Every year, once a year, Prime Minister Narendra Modi condemns lynchings committed in the name of cow protection. Every year, his condemnation is stronger. Responding to the lynching of Mohammed Akhlaq in Dadri in 2015, the prime minister had offered platitudes for Hindu-Muslim harmony.
In 2016, after seven Dalits were beaten up by cow vigilantes, the Prime Minister, for the first time, directly named and condemned self-styled ‘gau rakshaks’. Seventy to 80 percent gau rakshaks, he said, were anti-social elements.
This year, after a series of killings of Muslims with the false bogey of ‘beef’, the Prime Minister spoke again. Speaking at Gandhi’s Sabarmati Ashram in Ahmedabad yesterday, Modi said killing in the name of cow protection was not acceptable. Reminding people of Gandhi and Vinobha Bhave, Modi made a Gandhian appeal for non-violence. After all, Gandhi and Vinobha both believed in cow-protection as well as non-violence.
The Prime Minister’s appeal came a day after individuals and came together through social media to organise a multi–city protest called ‘Not In My Name’. When the prime minister spoke the next day against the lynchings, protestors felt vindicated. They had achieved something.
It didn’t even take a day for them to be proved wrong. Soon, news came from Jharkhand that yet another Muslim was murdered, the assault justified with that one-word license to kill — beef.
The ‘Not In My Name’ protests are not going to stop these incidents. The Prime Minister will repeat his annual admonition of cow vigilantes next year, but this business of saying ‘Beef!’ and getting any Muslim lynched at will is now beyond anyone’s hands to control. The lynchings now are taking place not by professional gau rakshaks but just about anyone who has a problem with a Muslim — over a seating dispute in a train for instance.
A closer look at the PM’s speech shows he made a distinction between non-violent cow protection and killings-in-the-name-of-cow-protection.
It would be ok if the ‘Not In My Name’ protests were merely futile. One has to speak up and speak out even if one doesn’t succeed, they argue. Silence is complicity. Fair enough. The problem is that the protests were actually counter-productive. A closer look at the PM’s speech shows he made a distinction between non-violent cow protection and killings-in-the-name-of-cow-protection. He spoke at length on the issue of cow protection, spinning a yarn.
He said that a cow mistakenly killed a new-born child of his neighbour. The only child of two poor masons was born after many years of marriage. The repentant cow stood before the family’s house and didn’t eat or drink anything, giving up its own life.
The net result is that cow protection is again centre-stage as one of the primary issues of Indian politics, circa 2017.
Modi did not name MS Golwalkar was the man behind a huge cow-protection movement in the 1960s.
Golwalkar told ‘Milkman of India’ Verghese Kurian, “What I’m trying to tell you is that I’m not a fool, I’m not a fanatic. I’m just cold-blooded about this. I want to use the cow to bring out our Indianness…” Golwalkar was clear in what he was trying to achieve. He was trying to unite Hindus with the issue of cow protection, using a powerful religious and cultural symbol that widens the Partition-marred cleft between Hindus and Muslims.
In other words, anything that brings Cow Protection centre-stage in politics actually helps the Hindutva cause.
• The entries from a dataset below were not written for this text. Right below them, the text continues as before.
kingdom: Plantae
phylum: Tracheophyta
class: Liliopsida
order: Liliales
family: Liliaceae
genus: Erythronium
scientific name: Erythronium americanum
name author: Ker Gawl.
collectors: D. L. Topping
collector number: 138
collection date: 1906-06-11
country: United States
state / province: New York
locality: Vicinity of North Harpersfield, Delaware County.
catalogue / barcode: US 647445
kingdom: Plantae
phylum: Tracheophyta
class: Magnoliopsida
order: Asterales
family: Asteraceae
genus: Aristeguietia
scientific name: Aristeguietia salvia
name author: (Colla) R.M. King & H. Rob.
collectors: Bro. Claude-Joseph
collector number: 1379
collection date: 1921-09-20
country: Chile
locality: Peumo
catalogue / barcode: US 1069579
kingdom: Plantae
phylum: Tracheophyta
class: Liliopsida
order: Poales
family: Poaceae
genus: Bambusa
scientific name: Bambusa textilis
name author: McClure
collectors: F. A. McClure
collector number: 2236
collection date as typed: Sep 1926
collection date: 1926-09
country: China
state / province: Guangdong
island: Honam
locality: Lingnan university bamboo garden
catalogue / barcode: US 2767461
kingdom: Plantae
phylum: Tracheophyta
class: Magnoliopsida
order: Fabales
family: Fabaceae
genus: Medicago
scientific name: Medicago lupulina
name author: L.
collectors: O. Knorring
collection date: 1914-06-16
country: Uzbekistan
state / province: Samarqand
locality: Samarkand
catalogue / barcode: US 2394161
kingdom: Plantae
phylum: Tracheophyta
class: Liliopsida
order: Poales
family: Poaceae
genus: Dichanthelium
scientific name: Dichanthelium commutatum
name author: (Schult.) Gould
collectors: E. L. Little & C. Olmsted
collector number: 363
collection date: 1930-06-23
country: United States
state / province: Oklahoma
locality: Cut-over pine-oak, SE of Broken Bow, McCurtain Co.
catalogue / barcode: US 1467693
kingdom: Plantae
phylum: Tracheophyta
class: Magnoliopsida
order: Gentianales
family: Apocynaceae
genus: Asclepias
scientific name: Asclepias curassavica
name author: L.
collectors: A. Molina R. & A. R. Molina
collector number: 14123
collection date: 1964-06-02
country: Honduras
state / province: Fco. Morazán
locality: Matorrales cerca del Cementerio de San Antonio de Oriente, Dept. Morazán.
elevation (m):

It helps further use cow protection as a means of uniting Hindus against Muslims — the sort of polarisation that has become routine in helping the BJP win elections.
Sadly, even protesting against the lynchings in the name of cow protection helps Hindutva, and thus only increases the political cover that cow vigilantes receive, never mind the Prime Minister’s annual condemnation.
The BJP is clear in that it does not even seek Muslim votes. In fact, it seeks to exclude Muslims from political power. It is unable to find a single Muslim to give an election ticket to in most elections. However, the BJP does seek Dalit votes, increasingly so. Their choice of a Dalit politician from the RSS fold, Ram Nath Kovind, is proof.
This is how Hindutva could have been politically weakened, and without politically weakening Hindutva, Muslims cannot be saved from its violent edge.
India’s left–liberals could have organised a ‘Not In My Name’ protest for Ashish Meghraj. If 15-year-old Junaid Khan was killed in a train for being Muslim, 25 year old Meghraj was killed in Saharanpur last month because he was Dalit. Just as Junaid Khan was not the first Indian to be killed for his religious identity, Ashish Meghraj was not the first Indian killed for his caste.
Had our left-liberals organised a ‘Not In My Name’ multi-city, multi-media protest for Meghraj, his name would have become as well-known as that of Khan or Akhlaq and Pehlu Khan, amongst those who seek justice. This would have caused some real political damage to the Hindutva project of uniting Hindus against Muslims — using such symbols as the holy cow.
This is how Hindutva could have been politically weakened, and without politically weakening Hindutva, Muslims cannot be saved from its violent edge.